◆ Material to process:

================

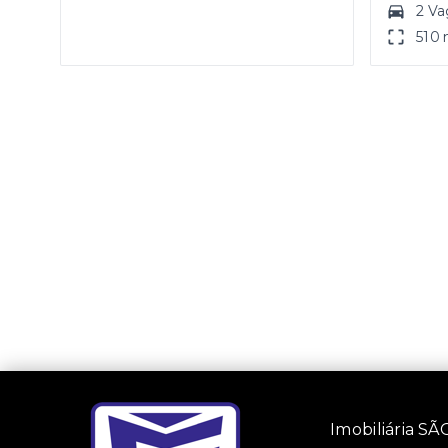
2 Va
510 
Imobiliária 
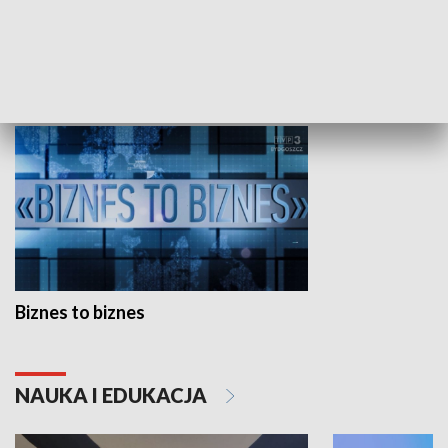
Studio lato
GOSPODARKA
Biznes to biznes
NAUKA I EDUKACJA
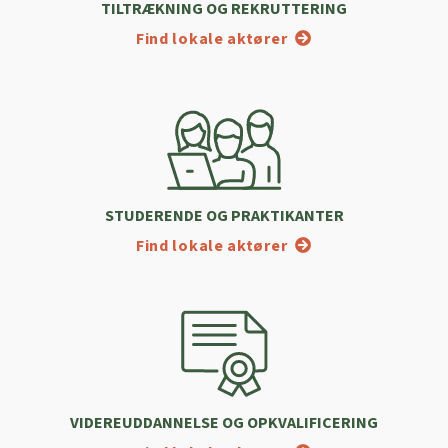
TILTRÆKNING OG REKRUTTERING
Find lokale aktører
STUDERENDE OG PRAKTIKANTER
Find lokale aktører
VIDEREUDDANNELSE OG OPKVALIFICERING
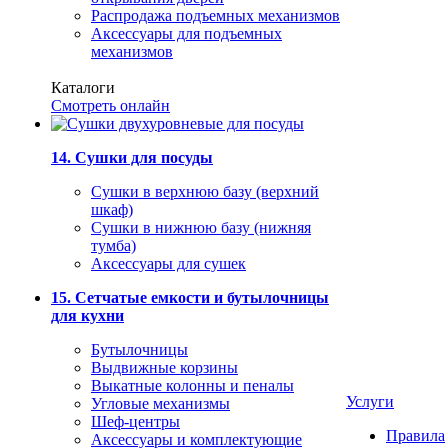
Распродажа подъемных механизмов
Аксессуары для подъемных
механизмов
Каталоги
Смотреть онлайн
14. Сушки для посуды
Сушки в верхнюю базу (верхний
шкаф)
Сушки в нижнюю базу (нижняя
тумба)
Аксессуары для сушек
15. Сетчатые емкости и бутылочницы
для кухни
Бутылочницы
Выдвижные корзины
Выкатные колонны и пеналы
Услуги
Угловые механизмы
Шеф-центры
Правила
Аксессуары и комплектующие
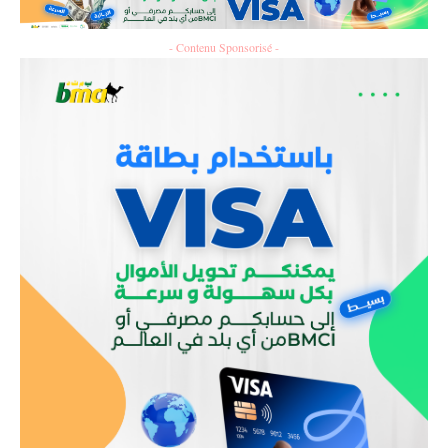
- Contenu Sponsorisé -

================

◆ Aim of the task:
Leaving the pictures out, set down all of the data again exactly.

◆ Exercise solution:
2 Va
510 
Imobiliária 
Studio lato
GOSPODARKA
Biznes to biznes
NAUKA I EDUKACJA
TILTRÆKNING OG REKRUTTERING
Find lokale aktører
STUDERENDE OG PRAKTIKANTER
Find lokale aktører
VIDEREUDDANNELSE OG OPKVALIFICERING
Распродажа подъемных механизмов
Аксессуары для подъемных
механизмов
Каталоги
Смотреть онлайн
14. Сушки для посуды
Сушки в верхнюю базу (верхний
шкаф)
Сушки в нижнюю базу (нижняя
тумба)
Аксессуары для сушек
15. Сетчатые емкости и бутылочницы
для кухни
Бутылочницы
Выдвижные корзины
Выкатные колонны и пеналы
Услуги
Угловые механизмы
Шеф-центры
Правила
Аксессуары и комплектующие
- Contenu Sponsorisé -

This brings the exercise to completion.